**Supplied records:**
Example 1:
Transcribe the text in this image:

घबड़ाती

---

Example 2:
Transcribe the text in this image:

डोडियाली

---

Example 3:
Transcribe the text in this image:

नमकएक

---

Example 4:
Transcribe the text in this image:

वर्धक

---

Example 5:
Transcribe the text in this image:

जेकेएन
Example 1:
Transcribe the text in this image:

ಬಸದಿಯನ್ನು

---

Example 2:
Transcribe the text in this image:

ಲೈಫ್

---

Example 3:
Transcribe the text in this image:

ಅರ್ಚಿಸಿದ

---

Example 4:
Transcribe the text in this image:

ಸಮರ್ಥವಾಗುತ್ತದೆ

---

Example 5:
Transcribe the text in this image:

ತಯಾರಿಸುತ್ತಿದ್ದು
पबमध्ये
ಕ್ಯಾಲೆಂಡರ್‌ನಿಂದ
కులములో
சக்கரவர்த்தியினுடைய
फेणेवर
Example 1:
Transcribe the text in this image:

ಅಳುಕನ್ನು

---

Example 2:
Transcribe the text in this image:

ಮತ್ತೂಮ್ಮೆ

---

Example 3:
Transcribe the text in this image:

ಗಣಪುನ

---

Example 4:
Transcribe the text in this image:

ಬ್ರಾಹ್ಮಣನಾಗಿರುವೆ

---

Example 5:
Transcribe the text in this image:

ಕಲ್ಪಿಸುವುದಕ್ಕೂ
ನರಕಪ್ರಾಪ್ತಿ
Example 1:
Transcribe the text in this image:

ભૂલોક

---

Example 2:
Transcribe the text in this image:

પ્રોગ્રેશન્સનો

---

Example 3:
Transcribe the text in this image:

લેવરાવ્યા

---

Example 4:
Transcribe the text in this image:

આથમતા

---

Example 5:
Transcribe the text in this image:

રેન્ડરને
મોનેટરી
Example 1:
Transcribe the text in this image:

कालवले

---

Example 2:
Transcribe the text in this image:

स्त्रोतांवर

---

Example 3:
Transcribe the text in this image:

**Problem requirements:**
Place all of the entries above into a numbered list, one entry per item, and omit any blank lines.

**Task result:**
1. Example 1:
2. Transcribe the text in this image:
3. घबड़ाती
4. ---
5. Example 2:
6. Transcribe the text in this image:
7. डोडियाली
8. ---
9. Example 3:
10. Transcribe the text in this image:
11. नमकएक
12. ---
13. Example 4:
14. Transcribe the text in this image:
15. वर्धक
16. ---
17. Example 5:
18. Transcribe the text in this image:
19. जेकेएन
20. Example 1:
21. Transcribe the text in this image:
22. ಬಸದಿಯನ್ನು
23. ---
24. Example 2:
25. Transcribe the text in this image:
26. ಲೈಫ್
27. ---
28. Example 3:
29. Transcribe the text in this image:
30. ಅರ್ಚಿಸಿದ
31. ---
32. Example 4:
33. Transcribe the text in this image:
34. ಸಮರ್ಥವಾಗುತ್ತದೆ
35. ---
36. Example 5:
37. Transcribe the text in this image:
38. ತಯಾರಿಸುತ್ತಿದ್ದು
39. पबमध्ये
40. ಕ್ಯಾಲೆಂಡರ್‌ನಿಂದ
41. కులములో
42. சக்கரவர்த்தியினுடைய
43. फेणेवर
44. Example 1:
45. Transcribe the text in this image:
46. ಅಳುಕನ್ನು
47. ---
48. Example 2:
49. Transcribe the text in this image:
50. ಮತ್ತೂಮ್ಮೆ
51. ---
52. Example 3:
53. Transcribe the text in this image:
54. ಗಣಪುನ
55. ---
56. Example 4:
57. Transcribe the text in this image:
58. ಬ್ರಾಹ್ಮಣನಾಗಿರುವೆ
59. ---
60. Example 5:
61. Transcribe the text in this image:
62. ಕಲ್ಪಿಸುವುದಕ್ಕೂ
63. ನರಕಪ್ರಾಪ್ತಿ
64. Example 1:
65. Transcribe the text in this image:
66. ભૂલોક
67. ---
68. Example 2:
69. Transcribe the text in this image:
70. પ્રોગ્રેશન્સનો
71. ---
72. Example 3:
73. Transcribe the text in this image:
74. લેવરાવ્યા
75. ---
76. Example 4:
77. Transcribe the text in this image:
78. આથમતા
79. ---
80. Example 5:
81. Transcribe the text in this image:
82. રેન્ડરને
83. મોનેટરી
84. Example 1:
85. Transcribe the text in this image:
86. कालवले
87. ---
88. Example 2:
89. Transcribe the text in this image:
90. स्त्रोतांवर
91. ---
92. Example 3:
93. Transcribe the text in this image:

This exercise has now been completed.